Wenn Umfragen ergeben, dass mehr als die Hälfte der Bevölkerung mit dem Funktionieren der Demokratie unzufrieden ist, wenn 82 % der Deutschen glauben, dass das Volk politisch nichts zu sagen hat, dann kann man das noch als zufälliges Stimmungsbild abtun, wenn aber zwei Drittel nicht mehr wählen gehen, dann ist das mehr als ein Denkzettel.

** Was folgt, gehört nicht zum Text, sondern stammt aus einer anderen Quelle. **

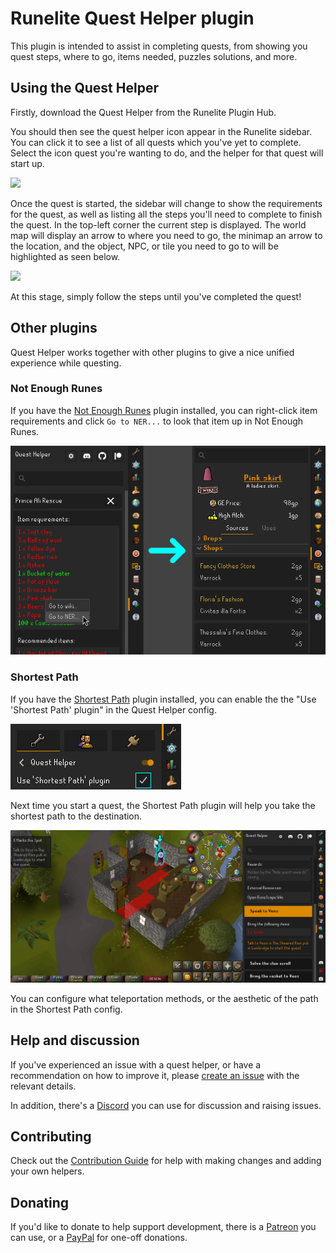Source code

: # Runelite Quest Helper plugin

This plugin is intended to assist in completing quests, from showing you quest steps, where to go, items needed, puzzles solutions, and more.


## Using the Quest Helper

Firstly, download the Quest Helper from the Runelite Plugin Hub.

You should then see the quest helper icon appear in the Runelite sidebar. You can click it to see a list of all quests which you've yet to complete. Select the icon quest you're wanting to do, and the helper for that quest will start up.

![](https://user-images.githubusercontent.com/41973452/234351938-0db43249-7f0c-4e7c-8bb3-8ca2fa294f04.png)

Once the quest is started, the sidebar will change to show the requirements for the quest, as well as listing all the steps you'll need to complete to finish the quest. In the top-left corner the current step is displayed. The world map will display an arrow to where you need to go, the minimap an arrow to the location, and the object, NPC, or tile you need to go to will be highlighted as seen below.

![](https://user-images.githubusercontent.com/41973452/234352011-145fa8b9-d978-4dd7-a88f-28f1e21e13f8.png)

At this stage, simply follow the steps until you've completed the quest!

## Other plugins

Quest Helper works together with other plugins to give a nice unified experience while questing.

### Not Enough Runes

If you have the [Not Enough Runes](https://runelite.net/plugin-hub/show/not-enough-runes) plugin installed, you can
right-click item requirements and click `Go to NER...` to look that item up in Not Enough Runes.

![](./images/not-enough-runes-01.png)

### Shortest Path

If you have the [Shortest Path](https://runelite.net/plugin-hub/show/shortest-path) plugin installed, you can enable the
the "Use 'Shortest Path' plugin" in the Quest Helper config.

![](./images/shortest-path-01.png)

Next time you start a quest, the Shortest Path plugin will help you take the shortest path to the destination.

![](./images/shortest-path-02.png)

You can configure what teleportation methods, or the aesthetic of the path in the Shortest Path config.

## Help and discussion

If you've experienced an issue with a quest helper, or have a recommendation on how to improve it, please [create an issue](https://github.com/Zoinkwiz/quest-helper/issues/new) with the relevant details.

In addition, there's a [Discord](https://discord.gg/XCfwNnz6RB) you can use for discussion and raising issues.

## Contributing

Check out the [Contribution Guide](https://github.com/Zoinkwiz/quest-helper/wiki/Contribution-guide) for help with making changes and adding your own helpers.

## Donating

If you'd like to donate to help support development, there is a [Patreon](https://www.patreon.com/zoinkwiz) you can use,
or a [PayPal](https://paypal.com/donate?hosted_button_id=HSSLPZCSZELDW) for one-off donations.
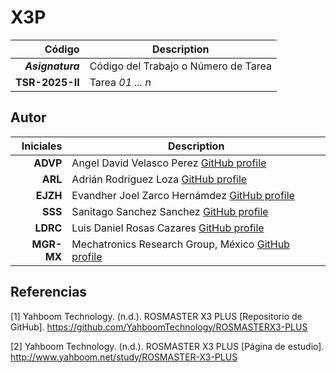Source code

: # X3P


| Código | Description |
| ------:| ----------- |
| ***Asignatura*** | Código del Trabajo o Número de Tarea | 
| **TSR-2025-II** | Tarea *01 ... n* |
 
## Autor

| Iniciales  | Description |
| ----------:| ----------- |
| **ADVP** | Angel David Velasco Perez [GitHub profile](https://github.com/AngelVelascoJr) |
| **ARL**  | Adrián Rodríguez Loza [GitHub profile](https://github.com/AdrianR666) |
| **EJZH**   | Evandher Joel Zarco Hernámdez [GitHub profile](https://github.com/EvandherZarco25) |
| **SSS** | Sanitago Sanchez Sanchez [GitHub profile](https://github.com/LordSnakeZ) |
| **LDRC** | Luis Daniel Rosas Cazares [GitHub profile](https://github.com/luisrcazares) |
| **MGR-MX** | Mechatronics Research Group, México [GitHub profile](https://github.com/mrg-mx) |

## Referencias

<a id="1">[1]</a> Yahboom Technology. (n.d.). ROSMASTER X3 PLUS [Repositorio de GitHub]. https://github.com/YahboomTechnology/ROSMASTERX3-PLUS 

<a id="2">[2]</a> Yahboom Technology. (n.d.). ROSMASTER X3 PLUS [Página de estudio]. http://www.yahboom.net/study/ROSMASTER-X3-PLUS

Zwar gibt es in Deutschland zum Glück immer noch eine überwiegende Zustimmung zur Demokratie als Regierungsform, wer aber meint, die Alarmsignale der sinkenden Wahlbeteiligungen permanent weiter in den Wind schlagen zu können, mag sich zwar noch in „Wahl“-Triumphen einer Minderheit sonnen, er stellt aber auf Dauer demokratische Wahlen und die Demokratie insgesamt zur Disposition.
Das müsste eigentlich das Thema der OB-Wahlen in Frankfurt sein.
Siehe auch die Kommentare:
Wahldebakel in Frankfurt: Die SPD hat die Metropolen verloren.
Quelle: taz
Stille und Schwäche der SPD
Quelle: FR
Anmerkung: Auch in diesen Kommentaren wird so getan, als würde sich in dem Frankfurter Wahlergebnis noch ein Kräfteverhältnis zwischen CDU und SPD widerspiegeln. Die SPD ist allerdings in ihrer einstmaligen Hochburg mit gerade mal 9 Prozent der Stimmen der Wahlberechtigten geradezu marginalisiert. Von Schwäche oder Verlust der Metropolen sollte man da besser nicht mehr reden.